After a richly dynamic life, Ute Martin (nee Osten) passed onward on April 6th, 2025 at the age of 89 years. Ute is predeceased by her husband, Peter Martin. Her daughters, Heidi, Annette, Nicola remember her with love and pride as it was mom’s influence and encouragement that freed them to pursue their dreams as well.
Having learned to cope with life in war-ravaged Berlin, Ute was optimistic and creative. Her father, Werner Osten, a well -known doctor and surgeon was a hero to her. He greatly influenced her choice of career in caregiving.
As a member of the Pfadfinder (Girl Guides), Ute learned skills that served her well and made her an enthusiastic adventurer, foundational for the scope of some of the sparkling highlights of her career as a Grey Hare. Cross country skiing the Rockies, Mountain biking Colorado, paddling the Yukon and Green Rivers, kayaking the Everglades, just to name a few. Ute was forever in training, preparing dehydrated food, repairing her tent or mountain bike or downsizing her backpack to better fit into Winona, her canoe. All this after the age of 65!

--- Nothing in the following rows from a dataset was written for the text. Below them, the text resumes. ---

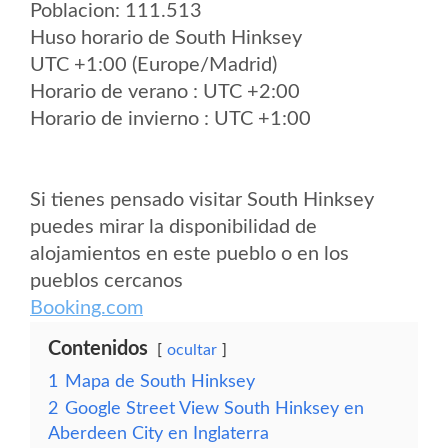
Poblacion: 111.513
Huso horario de South Hinksey
UTC +1:00 (Europe/Madrid)
Horario de verano : UTC +2:00
Horario de invierno : UTC +1:00
Si tienes pensado visitar South Hinksey
puedes mirar la disponibilidad de
alojamientos en este pueblo o en los
pueblos cercanos
Booking.com
Contenidos
ocultar
1
Mapa de South Hinksey
2
Google Street View South Hinksey en
Aberdeen City en Inglaterra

In her early years, Ute’s guitar and folksy voice, were her companions as she forged forth to Scotland for her internship in Physiotherapy before embarking independently aboard a vessel bound for Montreal, and subsequently, a train bound for Winnipeg where in 1958, she joined the Canadian Arthritis Society.
Ute was a champion in her field. She was passionate—not only for her patients—but for any and all who suffered: the underprivileged, the poor, the lesser educated. She was quick to support a cause, volunteer, or treat people in exchange for homemade tomato sauce, even as she judiciously penny-pinched to save the cost of fresh fruit in favor of the discounts at Loblaws.
Thanks to her friend Erika von Kampen, Ute met Peter at the Canoe Club—immediately gaining entrance to his heart with her cute smile, her short skirt, and her total ineptitude on the tennis court. After their first encounter, (Peter embracing the opportunity to teach Ute the art of tennis), Peter drove Ute home from the courts. Having safely deposited her there, she instantly climbed onto a bus, and returned to the courts in order to retrieve the bicycle she hadn’t dared tell him had been her transportation to the club.
As mother, Ute was a taskmaster in physical education, but it was in the arena of academia where her embers blazed as a gentle and persistent tutor to her children. The rice pot could boil over and even the spin cycle on the washer could expel “perfectly good hardly used water”, but Ute stayed rooted next to her children to coax them through their homework assignments. It did not matter the subject—she steadied their hands on the page, she retrieved atlases and encyclopedias, she dashed off to Woolworth’s to purchase 3-lined notebooks.
Ute’s creative domesticity continues to thrive in her grandchildren (Raven, Nicholas, Sienna, Zachary, Kaleb, Mason), and great-grandson Theon Sark Pritchett who remember best those intimate afternoons sewing and knitting, making candles, baking Stollen, cooking jam, creating Christmas decorations. To this day, every creation remains a testament to her love, determination and pursuit of endless possibility.
Ute’s forthright manner spoke to her sincerity, honesty and courage. She was a fiercely loyal woman upon whom friends and family could always depend. Ute is survived by her sisters Heide Jurczek, and Sigrid Masa; pre-deceased by her brothers Eike and Till Osten. Family and friends look forward to celebrating Ute at a future date.
The family would like to give our sincere thanks to the staff at River East Personal Care Home who were able to provide comfort and support to all of us even through the hardship of Covid.